Community Review Systems in Science Funding

Resource allocation is crucial for the development of innovative projects in science and technology. In response to the urgent COVID-19 pandemic in 2020, we implemented an agile “community review” system with JOGL to quickly allocate micro-grants for the prototyping of innovative solutions. In this paper published in f1000Research we analyzed the results of 7 review cycles. Implemented across 147 projects, this process is characterized by its speed (median duration of 10 days), scalability (4 reviewers per project regardless of the total number of projects), and robustness, measured by the preservation of the projects’ ranking order after the random removal of reviewers.
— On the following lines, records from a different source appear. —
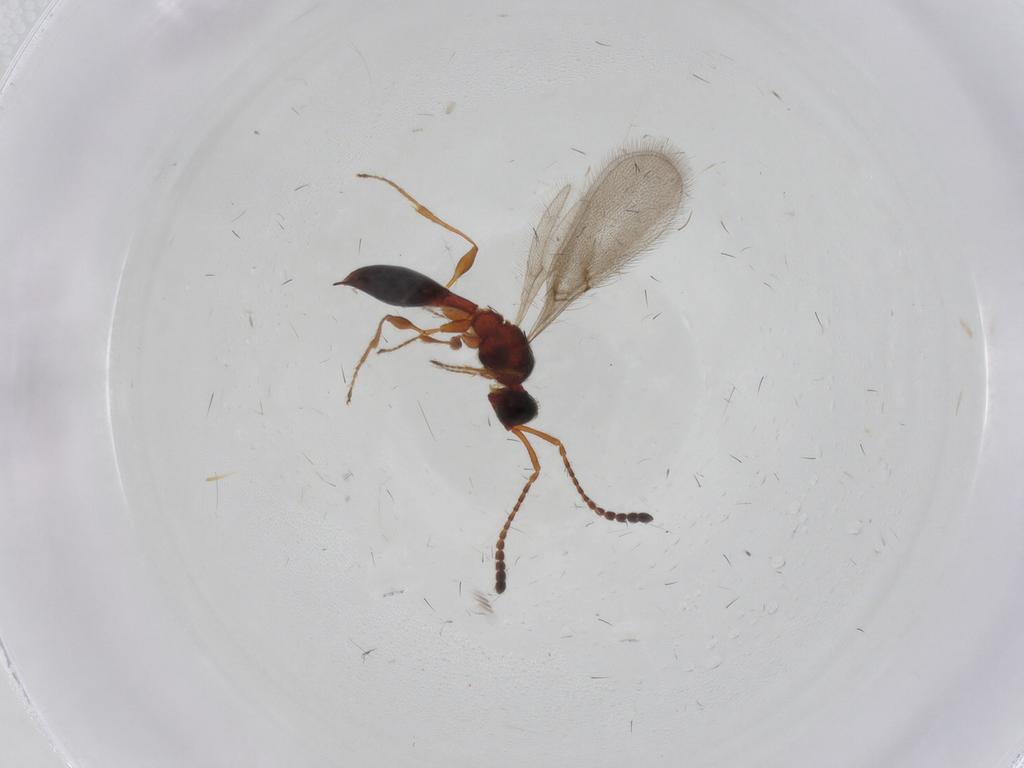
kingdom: Animalia
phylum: Arthropoda
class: Insecta
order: Hymenoptera
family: Diapriidae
Including applicants in the review process does not introduce significant bias, showing a correlation of r=0.28 between evaluations, similar to that observed for non-applicants and within traditional funding methods. This system allows for agile improvement of proposals, promoting the implementation of successful early prototypes and the constructive revision of initially rejected projects. This work demonstrates the effectiveness of a frugal community review for agile resource allocation in open innovation contexts.

How Networks Shape Learning and Innovation: My Talk at the IRD “ACROSS” Lab in VIetnam

How can we better understand how people learn, collaborate, and innovate together?

In this talk at the ACROSS Lab seminar in Hanoi, I presented how network science approaches can be used to study collaborative learning and problem-solving. Drawing from projects ranging from synthetic biology competitions to citizen science initiatives, I discussed how analyzing interaction patterns and participation dynamics can reveal key factors driving team performance, learning diffusion, and community resilience.